**Exercise instructions**: Copy every line of the listing below word for word, leaving out the pictures.
[Start of Attachment]
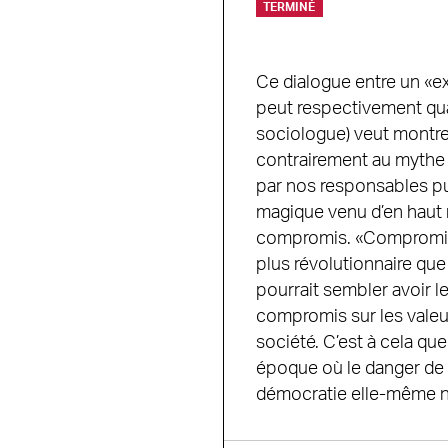
TERMINÉ
Ce dialogue entre un «exp
peut respectivement qual
sociologue) veut montre
contrairement au mythe 
par nos responsables pub
magique venu d’en haut n
compromis. «Compromis»,
plus révolutionnaire que
pourrait sembler avoir le
compromis sur les valeurs
société. C’est à cela qu
époque où le danger de v
démocratie elle-même ne 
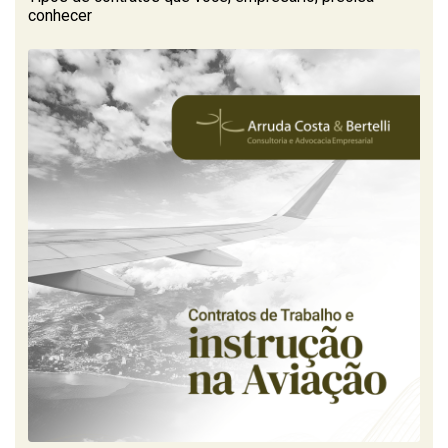
conhecer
[End of Attachment]
**Answer space**:
TERMINÉ
Ce dialogue entre un «exp
peut respectivement qual
sociologue) veut montre
contrairement au mythe 
par nos responsables pub
magique venu d’en haut n
compromis. «Compromis»,
plus révolutionnaire que
pourrait sembler avoir le
compromis sur les valeurs
société. C’est à cela qu
époque où le danger de v
démocratie elle-même ne 
conhecer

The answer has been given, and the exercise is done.